— Begin Data supplied —
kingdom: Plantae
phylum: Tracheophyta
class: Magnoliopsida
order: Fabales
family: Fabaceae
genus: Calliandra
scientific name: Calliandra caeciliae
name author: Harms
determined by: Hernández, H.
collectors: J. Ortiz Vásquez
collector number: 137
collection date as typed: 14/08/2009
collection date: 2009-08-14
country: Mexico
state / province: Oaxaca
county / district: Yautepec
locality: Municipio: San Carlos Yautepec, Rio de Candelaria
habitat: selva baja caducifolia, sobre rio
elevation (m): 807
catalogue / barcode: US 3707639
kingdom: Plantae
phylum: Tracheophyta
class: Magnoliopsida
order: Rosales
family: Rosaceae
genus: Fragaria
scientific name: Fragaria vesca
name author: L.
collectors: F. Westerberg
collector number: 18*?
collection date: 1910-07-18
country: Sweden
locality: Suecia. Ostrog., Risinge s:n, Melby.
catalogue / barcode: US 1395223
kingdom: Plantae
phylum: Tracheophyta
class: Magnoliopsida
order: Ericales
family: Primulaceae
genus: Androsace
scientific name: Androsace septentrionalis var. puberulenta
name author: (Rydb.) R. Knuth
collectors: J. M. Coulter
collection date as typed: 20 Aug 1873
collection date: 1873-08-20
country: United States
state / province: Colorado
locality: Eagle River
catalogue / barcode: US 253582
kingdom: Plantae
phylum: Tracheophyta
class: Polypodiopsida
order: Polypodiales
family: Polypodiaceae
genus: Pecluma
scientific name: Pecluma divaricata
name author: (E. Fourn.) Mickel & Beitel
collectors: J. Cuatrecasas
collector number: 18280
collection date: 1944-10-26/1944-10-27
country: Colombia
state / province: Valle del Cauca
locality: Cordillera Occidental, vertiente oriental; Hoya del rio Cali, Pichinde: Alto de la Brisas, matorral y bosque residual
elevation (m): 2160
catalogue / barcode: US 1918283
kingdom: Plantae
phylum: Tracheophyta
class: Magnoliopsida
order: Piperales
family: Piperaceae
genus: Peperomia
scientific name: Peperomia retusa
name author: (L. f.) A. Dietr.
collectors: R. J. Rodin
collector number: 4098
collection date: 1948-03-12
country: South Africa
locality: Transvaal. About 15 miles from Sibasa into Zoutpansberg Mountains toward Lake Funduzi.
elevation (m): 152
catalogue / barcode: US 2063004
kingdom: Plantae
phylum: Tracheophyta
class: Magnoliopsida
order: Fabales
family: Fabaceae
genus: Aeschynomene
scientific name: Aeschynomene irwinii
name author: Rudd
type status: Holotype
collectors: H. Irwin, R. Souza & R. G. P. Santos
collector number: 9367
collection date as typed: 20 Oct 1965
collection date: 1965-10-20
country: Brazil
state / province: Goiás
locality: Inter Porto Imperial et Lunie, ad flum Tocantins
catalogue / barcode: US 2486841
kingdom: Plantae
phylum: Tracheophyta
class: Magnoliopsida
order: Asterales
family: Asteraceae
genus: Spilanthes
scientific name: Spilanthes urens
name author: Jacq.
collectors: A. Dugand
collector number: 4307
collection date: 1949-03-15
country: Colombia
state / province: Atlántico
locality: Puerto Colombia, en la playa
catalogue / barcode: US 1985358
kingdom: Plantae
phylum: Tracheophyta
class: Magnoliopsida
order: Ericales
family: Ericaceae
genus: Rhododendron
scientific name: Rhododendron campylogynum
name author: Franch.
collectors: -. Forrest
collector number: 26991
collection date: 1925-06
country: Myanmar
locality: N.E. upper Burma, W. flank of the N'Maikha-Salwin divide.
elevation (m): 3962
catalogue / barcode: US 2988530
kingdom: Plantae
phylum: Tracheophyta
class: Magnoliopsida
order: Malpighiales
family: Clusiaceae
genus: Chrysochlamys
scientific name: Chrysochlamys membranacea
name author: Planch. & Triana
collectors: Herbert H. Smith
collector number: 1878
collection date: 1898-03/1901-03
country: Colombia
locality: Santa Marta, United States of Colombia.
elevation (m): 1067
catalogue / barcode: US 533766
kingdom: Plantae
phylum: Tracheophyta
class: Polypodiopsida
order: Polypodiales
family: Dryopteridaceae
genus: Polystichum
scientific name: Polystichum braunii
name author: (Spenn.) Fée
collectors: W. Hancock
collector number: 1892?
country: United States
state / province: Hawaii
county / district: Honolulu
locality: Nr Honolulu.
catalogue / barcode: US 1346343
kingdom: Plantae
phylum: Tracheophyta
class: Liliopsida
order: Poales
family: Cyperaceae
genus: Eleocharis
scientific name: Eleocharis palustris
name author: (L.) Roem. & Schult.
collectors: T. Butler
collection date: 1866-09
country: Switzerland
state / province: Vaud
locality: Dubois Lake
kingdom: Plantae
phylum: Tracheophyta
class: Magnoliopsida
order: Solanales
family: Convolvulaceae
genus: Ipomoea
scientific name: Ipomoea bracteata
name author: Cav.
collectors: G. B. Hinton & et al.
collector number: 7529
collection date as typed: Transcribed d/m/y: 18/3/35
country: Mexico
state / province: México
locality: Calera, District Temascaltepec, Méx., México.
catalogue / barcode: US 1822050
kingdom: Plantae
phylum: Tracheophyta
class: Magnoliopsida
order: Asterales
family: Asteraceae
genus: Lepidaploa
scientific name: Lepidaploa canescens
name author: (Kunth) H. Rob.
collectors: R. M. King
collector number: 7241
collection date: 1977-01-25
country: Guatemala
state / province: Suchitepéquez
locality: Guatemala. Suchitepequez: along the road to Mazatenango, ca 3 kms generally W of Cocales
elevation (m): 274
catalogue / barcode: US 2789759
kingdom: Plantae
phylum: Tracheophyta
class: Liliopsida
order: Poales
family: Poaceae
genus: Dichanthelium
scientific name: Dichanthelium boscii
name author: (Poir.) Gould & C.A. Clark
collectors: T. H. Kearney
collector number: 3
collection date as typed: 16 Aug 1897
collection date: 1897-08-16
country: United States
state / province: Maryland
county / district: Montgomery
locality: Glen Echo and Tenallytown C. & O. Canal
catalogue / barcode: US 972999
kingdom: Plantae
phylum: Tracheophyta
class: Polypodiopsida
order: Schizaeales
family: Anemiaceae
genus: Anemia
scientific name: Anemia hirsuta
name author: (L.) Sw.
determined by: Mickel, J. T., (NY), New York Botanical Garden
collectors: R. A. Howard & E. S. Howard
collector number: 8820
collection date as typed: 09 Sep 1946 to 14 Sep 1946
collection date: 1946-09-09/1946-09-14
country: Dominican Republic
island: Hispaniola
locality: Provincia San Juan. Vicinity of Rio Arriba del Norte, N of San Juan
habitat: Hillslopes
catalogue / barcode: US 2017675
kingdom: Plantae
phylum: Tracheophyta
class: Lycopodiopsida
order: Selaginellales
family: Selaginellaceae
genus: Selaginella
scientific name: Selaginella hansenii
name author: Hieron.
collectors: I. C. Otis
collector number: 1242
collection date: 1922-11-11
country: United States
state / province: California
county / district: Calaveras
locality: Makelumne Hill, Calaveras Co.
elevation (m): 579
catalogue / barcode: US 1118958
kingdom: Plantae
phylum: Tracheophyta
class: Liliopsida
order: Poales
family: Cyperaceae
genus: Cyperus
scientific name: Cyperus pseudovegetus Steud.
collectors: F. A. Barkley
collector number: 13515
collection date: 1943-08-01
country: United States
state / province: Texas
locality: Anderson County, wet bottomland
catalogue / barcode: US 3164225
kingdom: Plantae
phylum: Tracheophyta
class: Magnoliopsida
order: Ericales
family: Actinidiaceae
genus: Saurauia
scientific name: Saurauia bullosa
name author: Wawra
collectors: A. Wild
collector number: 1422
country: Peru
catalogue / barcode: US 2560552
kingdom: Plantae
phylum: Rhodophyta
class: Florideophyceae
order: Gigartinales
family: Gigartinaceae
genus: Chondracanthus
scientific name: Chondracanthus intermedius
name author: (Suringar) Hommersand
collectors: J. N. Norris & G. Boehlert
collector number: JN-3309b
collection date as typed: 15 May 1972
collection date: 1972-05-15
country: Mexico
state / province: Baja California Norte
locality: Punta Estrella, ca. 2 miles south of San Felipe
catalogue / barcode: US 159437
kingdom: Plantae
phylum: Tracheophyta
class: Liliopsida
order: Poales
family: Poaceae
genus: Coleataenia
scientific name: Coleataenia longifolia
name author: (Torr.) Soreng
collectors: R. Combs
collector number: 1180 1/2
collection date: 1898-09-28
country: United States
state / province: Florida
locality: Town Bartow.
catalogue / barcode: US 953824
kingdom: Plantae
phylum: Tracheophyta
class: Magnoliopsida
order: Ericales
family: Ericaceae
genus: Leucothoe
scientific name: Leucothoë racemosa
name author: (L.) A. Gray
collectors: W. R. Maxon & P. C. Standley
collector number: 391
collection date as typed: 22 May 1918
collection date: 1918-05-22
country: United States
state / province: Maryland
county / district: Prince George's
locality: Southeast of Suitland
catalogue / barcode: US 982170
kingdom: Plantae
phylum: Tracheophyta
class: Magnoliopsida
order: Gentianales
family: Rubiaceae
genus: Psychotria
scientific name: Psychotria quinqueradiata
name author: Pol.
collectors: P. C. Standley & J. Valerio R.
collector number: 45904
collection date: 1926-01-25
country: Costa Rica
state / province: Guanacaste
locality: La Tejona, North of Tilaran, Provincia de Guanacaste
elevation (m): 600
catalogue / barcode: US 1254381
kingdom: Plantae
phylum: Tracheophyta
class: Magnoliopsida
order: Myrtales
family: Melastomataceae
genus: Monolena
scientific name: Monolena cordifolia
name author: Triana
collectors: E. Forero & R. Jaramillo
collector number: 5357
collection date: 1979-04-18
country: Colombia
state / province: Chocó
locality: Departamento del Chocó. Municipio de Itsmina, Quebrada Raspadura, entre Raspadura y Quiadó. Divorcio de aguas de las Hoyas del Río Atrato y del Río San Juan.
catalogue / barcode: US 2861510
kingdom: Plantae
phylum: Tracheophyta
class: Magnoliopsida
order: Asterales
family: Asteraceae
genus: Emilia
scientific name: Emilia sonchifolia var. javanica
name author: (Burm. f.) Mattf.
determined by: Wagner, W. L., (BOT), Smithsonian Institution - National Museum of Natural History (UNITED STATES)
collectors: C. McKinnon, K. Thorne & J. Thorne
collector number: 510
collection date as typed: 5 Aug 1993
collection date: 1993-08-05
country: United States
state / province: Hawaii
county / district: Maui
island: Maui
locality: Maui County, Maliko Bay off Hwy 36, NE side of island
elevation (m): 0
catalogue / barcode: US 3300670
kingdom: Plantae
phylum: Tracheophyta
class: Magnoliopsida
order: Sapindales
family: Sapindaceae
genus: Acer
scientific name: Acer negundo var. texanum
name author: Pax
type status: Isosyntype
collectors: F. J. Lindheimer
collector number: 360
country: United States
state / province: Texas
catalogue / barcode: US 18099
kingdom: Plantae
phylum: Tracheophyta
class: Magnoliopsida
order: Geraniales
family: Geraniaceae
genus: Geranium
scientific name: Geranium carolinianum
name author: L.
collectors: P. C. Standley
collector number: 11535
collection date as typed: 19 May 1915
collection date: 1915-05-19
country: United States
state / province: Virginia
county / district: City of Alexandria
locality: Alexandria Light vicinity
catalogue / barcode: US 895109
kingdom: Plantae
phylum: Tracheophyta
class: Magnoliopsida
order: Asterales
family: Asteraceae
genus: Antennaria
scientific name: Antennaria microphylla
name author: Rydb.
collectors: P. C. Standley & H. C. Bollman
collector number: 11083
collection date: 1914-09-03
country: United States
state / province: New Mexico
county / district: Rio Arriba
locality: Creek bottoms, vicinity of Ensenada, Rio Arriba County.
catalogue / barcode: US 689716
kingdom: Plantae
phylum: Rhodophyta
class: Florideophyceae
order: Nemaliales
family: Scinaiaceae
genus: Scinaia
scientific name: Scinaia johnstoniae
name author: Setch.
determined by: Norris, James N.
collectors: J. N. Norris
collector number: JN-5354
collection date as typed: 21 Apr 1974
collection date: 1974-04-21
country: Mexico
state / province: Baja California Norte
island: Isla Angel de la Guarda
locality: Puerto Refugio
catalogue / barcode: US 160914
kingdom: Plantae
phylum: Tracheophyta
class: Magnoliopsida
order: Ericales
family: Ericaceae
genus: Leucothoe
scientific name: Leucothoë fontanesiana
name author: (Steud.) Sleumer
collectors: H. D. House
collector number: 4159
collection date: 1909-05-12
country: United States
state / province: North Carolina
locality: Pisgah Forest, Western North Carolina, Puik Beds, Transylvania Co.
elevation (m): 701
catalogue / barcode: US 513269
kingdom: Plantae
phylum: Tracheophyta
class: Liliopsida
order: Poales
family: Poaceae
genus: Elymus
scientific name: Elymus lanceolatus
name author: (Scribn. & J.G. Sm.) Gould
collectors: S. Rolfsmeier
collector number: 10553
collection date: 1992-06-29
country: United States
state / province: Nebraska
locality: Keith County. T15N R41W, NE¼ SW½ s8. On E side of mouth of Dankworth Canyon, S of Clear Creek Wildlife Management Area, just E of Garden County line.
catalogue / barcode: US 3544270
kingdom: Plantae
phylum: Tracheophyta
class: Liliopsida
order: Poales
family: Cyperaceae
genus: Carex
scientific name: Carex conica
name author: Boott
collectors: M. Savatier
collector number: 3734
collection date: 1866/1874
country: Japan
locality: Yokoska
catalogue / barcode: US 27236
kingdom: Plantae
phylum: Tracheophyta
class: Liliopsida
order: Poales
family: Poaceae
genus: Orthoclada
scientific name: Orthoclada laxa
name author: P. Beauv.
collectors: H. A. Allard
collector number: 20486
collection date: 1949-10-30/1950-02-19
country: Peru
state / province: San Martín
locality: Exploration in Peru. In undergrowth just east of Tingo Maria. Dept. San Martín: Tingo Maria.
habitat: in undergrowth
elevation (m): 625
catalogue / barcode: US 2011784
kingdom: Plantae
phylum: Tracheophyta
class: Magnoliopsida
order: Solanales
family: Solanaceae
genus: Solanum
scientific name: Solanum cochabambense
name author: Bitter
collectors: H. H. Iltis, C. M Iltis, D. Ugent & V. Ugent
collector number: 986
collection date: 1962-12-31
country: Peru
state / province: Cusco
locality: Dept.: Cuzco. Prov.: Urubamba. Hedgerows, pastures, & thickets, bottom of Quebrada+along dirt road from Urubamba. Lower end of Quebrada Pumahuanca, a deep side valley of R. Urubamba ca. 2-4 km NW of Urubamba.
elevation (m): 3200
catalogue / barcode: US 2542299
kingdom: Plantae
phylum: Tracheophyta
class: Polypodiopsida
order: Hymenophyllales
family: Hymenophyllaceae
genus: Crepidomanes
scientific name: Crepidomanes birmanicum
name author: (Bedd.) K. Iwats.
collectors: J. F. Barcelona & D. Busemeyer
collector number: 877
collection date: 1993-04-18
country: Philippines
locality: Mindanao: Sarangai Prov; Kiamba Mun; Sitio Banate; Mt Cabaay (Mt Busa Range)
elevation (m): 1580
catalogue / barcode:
— End Data supplied —
Task instructions — Copy out the records word for word, starting at the very first line and ending at the line containing "genus: Peperomia", with both of those lines included.

Result of this exercise —
kingdom: Plantae
phylum: Tracheophyta
class: Magnoliopsida
order: Fabales
family: Fabaceae
genus: Calliandra
scientific name: Calliandra caeciliae
name author: Harms
determined by: Hernández, H.
collectors: J. Ortiz Vásquez
collector number: 137
collection date as typed: 14/08/2009
collection date: 2009-08-14
country: Mexico
state / province: Oaxaca
county / district: Yautepec
locality: Municipio: San Carlos Yautepec, Rio de Candelaria
habitat: selva baja caducifolia, sobre rio
elevation (m): 807
catalogue / barcode: US 3707639
kingdom: Plantae
phylum: Tracheophyta
class: Magnoliopsida
order: Rosales
family: Rosaceae
genus: Fragaria
scientific name: Fragaria vesca
name author: L.
collectors: F. Westerberg
collector number: 18*?
collection date: 1910-07-18
country: Sweden
locality: Suecia. Ostrog., Risinge s:n, Melby.
catalogue / barcode: US 1395223
kingdom: Plantae
phylum: Tracheophyta
class: Magnoliopsida
order: Ericales
family: Primulaceae
genus: Androsace
scientific name: Androsace septentrionalis var. puberulenta
name author: (Rydb.) R. Knuth
collectors: J. M. Coulter
collection date as typed: 20 Aug 1873
collection date: 1873-08-20
country: United States
state / province: Colorado
locality: Eagle River
catalogue / barcode: US 253582
kingdom: Plantae
phylum: Tracheophyta
class: Polypodiopsida
order: Polypodiales
family: Polypodiaceae
genus: Pecluma
scientific name: Pecluma divaricata
name author: (E. Fourn.) Mickel & Beitel
collectors: J. Cuatrecasas
collector number: 18280
collection date: 1944-10-26/1944-10-27
country: Colombia
state / province: Valle del Cauca
locality: Cordillera Occidental, vertiente oriental; Hoya del rio Cali, Pichinde: Alto de la Brisas, matorral y bosque residual
elevation (m): 2160
catalogue / barcode: US 1918283
kingdom: Plantae
phylum: Tracheophyta
class: Magnoliopsida
order: Piperales
family: Piperaceae
genus: Peperomia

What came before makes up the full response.